ENTRIES SUPPLIED>
--------------------------------------------------

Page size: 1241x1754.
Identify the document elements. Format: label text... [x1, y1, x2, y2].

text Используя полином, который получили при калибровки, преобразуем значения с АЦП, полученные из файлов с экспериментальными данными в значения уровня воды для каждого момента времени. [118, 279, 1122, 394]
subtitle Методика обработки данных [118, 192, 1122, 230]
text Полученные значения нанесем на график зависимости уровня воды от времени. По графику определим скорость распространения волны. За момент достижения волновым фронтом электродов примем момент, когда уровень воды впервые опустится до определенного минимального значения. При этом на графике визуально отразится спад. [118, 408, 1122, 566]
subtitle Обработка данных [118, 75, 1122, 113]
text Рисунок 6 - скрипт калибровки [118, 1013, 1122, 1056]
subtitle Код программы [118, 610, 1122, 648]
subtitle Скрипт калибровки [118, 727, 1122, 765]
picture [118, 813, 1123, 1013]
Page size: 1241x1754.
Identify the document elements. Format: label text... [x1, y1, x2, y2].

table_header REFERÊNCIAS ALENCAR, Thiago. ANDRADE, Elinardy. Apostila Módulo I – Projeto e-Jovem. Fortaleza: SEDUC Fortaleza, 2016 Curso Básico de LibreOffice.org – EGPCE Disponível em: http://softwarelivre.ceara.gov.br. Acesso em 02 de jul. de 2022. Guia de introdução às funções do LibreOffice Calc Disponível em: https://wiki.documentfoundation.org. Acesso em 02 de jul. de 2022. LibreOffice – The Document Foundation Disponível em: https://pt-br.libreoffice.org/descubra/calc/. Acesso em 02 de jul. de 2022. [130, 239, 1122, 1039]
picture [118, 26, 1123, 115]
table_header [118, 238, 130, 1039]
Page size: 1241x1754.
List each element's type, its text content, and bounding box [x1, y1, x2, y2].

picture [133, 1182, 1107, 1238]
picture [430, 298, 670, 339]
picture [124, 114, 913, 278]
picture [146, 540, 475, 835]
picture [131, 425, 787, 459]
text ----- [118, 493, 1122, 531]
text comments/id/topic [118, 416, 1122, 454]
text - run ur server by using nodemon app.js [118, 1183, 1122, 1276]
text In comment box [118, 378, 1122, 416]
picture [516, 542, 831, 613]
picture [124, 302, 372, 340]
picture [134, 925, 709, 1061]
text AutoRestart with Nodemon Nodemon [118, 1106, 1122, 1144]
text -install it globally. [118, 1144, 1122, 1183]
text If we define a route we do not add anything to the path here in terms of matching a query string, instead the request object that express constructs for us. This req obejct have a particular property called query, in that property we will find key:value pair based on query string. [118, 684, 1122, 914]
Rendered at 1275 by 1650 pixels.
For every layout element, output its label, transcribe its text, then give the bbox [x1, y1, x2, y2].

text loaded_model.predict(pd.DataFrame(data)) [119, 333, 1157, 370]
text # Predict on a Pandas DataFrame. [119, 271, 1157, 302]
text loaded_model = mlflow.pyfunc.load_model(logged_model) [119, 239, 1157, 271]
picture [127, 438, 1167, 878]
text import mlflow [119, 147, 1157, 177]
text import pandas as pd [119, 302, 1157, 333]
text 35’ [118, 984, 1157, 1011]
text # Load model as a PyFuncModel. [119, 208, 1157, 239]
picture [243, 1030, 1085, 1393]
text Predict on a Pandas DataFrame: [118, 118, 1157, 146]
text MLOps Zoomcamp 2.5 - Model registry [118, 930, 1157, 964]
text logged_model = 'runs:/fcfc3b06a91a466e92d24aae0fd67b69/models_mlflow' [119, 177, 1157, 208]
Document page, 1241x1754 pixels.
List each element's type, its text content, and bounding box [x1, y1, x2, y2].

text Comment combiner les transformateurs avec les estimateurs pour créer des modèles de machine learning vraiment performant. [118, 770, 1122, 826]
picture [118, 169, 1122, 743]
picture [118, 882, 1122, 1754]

--------------------------------------------------

EXERCISE PROMPT>
Rewrite everything from the line containing "Document page, 1241x1754 pixels." down to the end of the data, replacing "bounding box" with "enclosing box" and leaving all else unchanged.

EXPECTED ANSWER>
Document page, 1241x1754 pixels.
List each element's type, its text content, and enclosing box [x1, y1, x2, y2].

text Comment combiner les transformateurs avec les estimateurs pour créer des modèles de machine learning vraiment performant. [118, 770, 1122, 826]
picture [118, 169, 1122, 743]
picture [118, 882, 1122, 1754]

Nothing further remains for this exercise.